Task prompt> Retype, word for word, the stretch from "Interest expense for" through "for the increase." in the financial report excerpt below.

Excerpt provided>
_ _ _ _ _

SG&A expenses were 25.7 percent of net revenues, up 4.2 points
from the comparable period in the prior year.  The increase in
SG&A expenses reflects the Company's investment in anticipation
of increased net revenues which have not yet developed.

     The comparable prior year period included an unusual charge
of $975,000 related to environmental remediation activities with
respect to the presence of wood pitch in the soils at the
Company's Dolgeville, New York facility.  Also included was an
unusual charge of $500,000 related to changes in the Chief
Executive Officer's position.

     Interest expense for the nine months ended May 31, 1999 was
$3,577,000, or 9.8 percent, higher than interest expense of
$3,259,000 in the comparable prior year period.  Higher average
borrowings as a result of higher working capital levels and
increased interest rates in the May 1999 quarter were primarily
responsible for the increase.


Seasonality

     Net revenues of baseball equipment and team uniforms are
highly seasonal.  Customers generally place orders with the
Company for baseball-related products beginning in August for
shipment beginning in November (pre-season orders).  These
pre-season orders from customers generally represent approximately 50
percent to 65 percent of the customers' anticipated needs for the
entire baseball season.  The amount of these pre-season orders
generally determines the Company's net revenues and profitability
between November 1 and March 31.  The Company then receives
additional orders (fill-in orders) which depend upon customers'
actual sales of products during the baseball season (sell-through).
Fill-in orders are typically received by the Company
between February and May.  These orders generally represent
approximately 35 percent to 50 percent of the Company's sales of
baseball-related products during a particular season.  Pre-season
orders for certain baseball-related products from certain
customers are not required to be paid until early spring.  These
extended terms increase the risk of collectibility of accounts
receivable.  An increasing number of customers are on automatic
replenishment systems; therefore, more orders are received on a
ship-at-once basis.  This change has resulted in shipments to the
customer closer to the time the products are actually sold.  This
trend has and may continue to have the effect of shifting the
seasonality and quarterly results of the Company with higher
inventory and debt levels required to meet orders for immediate
delivery.  The sell-through of baseball-related products also
affects the amount of inventory held by customers at the end of
the season which is carried over by the customer for sale in the
next baseball season.  Customers typically adjust their pre-season
orders for the next baseball season to account for the
level of inventory carried over from the preceding baseball
season.  Football equipment and team uniforms are both shipped by
the Company and sold by retailers primarily in the period between
March 1 and September 30.  Hockey equipment and uniforms are
shipped by the Company primarily in the period from May 1 to
October 31.  Basketballs and team uniforms generally are shipped
and sold throughout the year.  Because the Company's sales of
baseball-related products exceed those of its other products,
Rawlings' business is seasonal, with its highest net revenues and
profitability recognized between November 1 and April 30.

_ _ _ _ _

[Saved data entries]
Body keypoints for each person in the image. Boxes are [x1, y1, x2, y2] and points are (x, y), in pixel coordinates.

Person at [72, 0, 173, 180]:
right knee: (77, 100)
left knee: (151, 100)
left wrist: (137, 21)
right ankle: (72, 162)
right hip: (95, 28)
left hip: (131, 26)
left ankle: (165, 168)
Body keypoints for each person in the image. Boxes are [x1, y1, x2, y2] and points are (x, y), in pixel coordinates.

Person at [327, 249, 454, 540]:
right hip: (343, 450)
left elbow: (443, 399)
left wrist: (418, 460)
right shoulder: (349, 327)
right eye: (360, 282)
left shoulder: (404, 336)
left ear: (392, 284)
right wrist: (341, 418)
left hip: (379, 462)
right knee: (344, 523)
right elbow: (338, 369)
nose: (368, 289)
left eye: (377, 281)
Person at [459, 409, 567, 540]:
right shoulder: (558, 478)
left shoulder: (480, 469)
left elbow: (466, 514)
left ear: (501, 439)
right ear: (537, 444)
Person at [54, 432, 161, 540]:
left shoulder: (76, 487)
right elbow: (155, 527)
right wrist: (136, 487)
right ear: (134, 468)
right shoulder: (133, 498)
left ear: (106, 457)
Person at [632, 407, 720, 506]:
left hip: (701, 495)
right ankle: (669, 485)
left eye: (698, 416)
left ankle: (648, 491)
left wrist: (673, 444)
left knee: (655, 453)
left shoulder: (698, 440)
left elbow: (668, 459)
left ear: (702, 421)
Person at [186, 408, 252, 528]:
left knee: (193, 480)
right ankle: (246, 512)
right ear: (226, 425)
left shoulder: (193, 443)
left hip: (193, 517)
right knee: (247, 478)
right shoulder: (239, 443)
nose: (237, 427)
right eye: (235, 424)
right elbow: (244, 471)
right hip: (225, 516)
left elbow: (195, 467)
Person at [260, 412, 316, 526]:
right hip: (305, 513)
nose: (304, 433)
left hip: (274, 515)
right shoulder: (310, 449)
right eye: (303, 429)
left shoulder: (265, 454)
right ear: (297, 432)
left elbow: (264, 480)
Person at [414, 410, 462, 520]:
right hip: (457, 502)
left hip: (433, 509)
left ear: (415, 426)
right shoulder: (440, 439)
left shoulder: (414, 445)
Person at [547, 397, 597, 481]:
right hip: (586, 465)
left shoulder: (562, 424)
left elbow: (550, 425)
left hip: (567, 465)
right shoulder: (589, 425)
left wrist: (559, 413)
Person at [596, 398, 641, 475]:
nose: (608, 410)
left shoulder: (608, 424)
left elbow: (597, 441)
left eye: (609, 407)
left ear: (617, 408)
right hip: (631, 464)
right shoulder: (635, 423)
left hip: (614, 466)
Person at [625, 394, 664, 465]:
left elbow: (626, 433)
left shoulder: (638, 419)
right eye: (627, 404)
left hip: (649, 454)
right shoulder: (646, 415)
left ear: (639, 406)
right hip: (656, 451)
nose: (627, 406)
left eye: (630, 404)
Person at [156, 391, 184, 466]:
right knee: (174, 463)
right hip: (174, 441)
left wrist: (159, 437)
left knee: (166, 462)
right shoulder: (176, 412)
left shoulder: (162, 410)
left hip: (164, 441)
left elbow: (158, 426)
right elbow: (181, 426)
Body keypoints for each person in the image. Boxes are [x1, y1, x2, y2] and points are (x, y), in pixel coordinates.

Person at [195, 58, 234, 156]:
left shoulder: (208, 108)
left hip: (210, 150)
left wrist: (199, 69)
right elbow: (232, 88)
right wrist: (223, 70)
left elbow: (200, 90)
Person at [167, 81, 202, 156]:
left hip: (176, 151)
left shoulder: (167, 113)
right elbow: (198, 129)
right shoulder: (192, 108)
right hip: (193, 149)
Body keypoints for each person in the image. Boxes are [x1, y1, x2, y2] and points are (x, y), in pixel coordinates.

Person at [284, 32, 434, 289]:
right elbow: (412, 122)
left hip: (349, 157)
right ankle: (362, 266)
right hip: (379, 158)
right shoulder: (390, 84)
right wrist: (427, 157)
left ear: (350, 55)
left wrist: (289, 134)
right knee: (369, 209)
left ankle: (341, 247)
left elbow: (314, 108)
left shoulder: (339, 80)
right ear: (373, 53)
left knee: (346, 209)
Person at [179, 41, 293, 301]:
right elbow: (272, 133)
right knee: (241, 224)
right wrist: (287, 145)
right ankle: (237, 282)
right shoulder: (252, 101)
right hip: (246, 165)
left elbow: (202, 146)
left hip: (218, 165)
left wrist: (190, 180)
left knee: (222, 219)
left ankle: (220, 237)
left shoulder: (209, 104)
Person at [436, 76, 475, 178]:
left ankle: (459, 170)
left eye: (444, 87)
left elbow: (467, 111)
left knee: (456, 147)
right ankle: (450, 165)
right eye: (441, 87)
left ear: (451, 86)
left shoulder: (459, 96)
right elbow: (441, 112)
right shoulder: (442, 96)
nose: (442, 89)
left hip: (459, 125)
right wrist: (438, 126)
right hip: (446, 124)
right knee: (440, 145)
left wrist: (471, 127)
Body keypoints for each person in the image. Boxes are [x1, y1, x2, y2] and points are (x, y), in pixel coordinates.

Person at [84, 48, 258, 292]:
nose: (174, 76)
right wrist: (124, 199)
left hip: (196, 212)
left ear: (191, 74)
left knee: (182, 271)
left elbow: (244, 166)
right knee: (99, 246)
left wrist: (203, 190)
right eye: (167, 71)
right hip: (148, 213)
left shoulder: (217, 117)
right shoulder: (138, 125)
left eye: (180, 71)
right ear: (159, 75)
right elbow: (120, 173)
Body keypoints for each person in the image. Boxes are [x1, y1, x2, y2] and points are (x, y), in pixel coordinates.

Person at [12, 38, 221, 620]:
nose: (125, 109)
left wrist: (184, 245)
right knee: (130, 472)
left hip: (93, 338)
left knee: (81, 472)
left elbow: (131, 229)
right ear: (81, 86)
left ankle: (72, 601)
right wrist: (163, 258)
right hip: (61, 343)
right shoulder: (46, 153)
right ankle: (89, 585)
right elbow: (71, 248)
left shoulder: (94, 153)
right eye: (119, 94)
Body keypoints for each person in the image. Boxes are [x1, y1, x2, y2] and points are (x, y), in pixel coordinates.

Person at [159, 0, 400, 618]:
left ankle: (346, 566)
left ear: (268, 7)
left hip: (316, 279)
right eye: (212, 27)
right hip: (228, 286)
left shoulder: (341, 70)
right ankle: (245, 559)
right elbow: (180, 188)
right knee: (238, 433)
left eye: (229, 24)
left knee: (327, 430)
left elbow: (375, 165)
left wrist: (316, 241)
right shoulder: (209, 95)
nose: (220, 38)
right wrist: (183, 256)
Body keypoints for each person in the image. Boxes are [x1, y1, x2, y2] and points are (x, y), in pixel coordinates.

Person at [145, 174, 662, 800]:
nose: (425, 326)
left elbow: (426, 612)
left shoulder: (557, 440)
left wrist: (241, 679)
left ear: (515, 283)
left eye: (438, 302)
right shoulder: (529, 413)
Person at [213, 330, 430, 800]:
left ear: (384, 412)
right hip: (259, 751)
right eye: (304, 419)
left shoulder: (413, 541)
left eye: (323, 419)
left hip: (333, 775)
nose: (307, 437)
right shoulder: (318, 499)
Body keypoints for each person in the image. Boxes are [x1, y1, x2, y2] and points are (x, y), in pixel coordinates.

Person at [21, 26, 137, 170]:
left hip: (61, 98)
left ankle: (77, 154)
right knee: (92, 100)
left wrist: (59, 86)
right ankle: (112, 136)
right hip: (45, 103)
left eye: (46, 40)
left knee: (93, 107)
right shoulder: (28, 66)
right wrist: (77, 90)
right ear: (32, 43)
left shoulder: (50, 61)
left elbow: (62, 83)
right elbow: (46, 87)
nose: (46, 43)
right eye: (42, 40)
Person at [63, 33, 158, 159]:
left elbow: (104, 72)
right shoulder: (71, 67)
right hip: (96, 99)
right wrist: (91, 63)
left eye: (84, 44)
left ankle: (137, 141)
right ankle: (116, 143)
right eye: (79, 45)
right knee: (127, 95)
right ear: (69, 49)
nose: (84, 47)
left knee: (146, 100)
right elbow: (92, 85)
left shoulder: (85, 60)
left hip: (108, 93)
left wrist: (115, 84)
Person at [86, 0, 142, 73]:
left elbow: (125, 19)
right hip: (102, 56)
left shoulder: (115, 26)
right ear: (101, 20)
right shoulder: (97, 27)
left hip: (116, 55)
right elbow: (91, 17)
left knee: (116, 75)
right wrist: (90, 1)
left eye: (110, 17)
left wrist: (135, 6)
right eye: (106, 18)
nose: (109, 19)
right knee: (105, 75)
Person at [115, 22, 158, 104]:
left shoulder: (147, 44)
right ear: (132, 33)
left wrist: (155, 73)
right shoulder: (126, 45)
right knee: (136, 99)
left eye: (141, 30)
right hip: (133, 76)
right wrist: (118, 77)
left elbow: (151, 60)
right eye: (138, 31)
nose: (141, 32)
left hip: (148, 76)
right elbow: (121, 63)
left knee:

_ _ _ _ _

Output of the exercise>
Interest expense for the nine months ended May 31, 1999 was
$3,577,000, or 9.8 percent, higher than interest expense of
$3,259,000 in the comparable prior year period.  Higher average
borrowings as a result of higher working capital levels and
increased interest rates in the May 1999 quarter were primarily
responsible for the increase.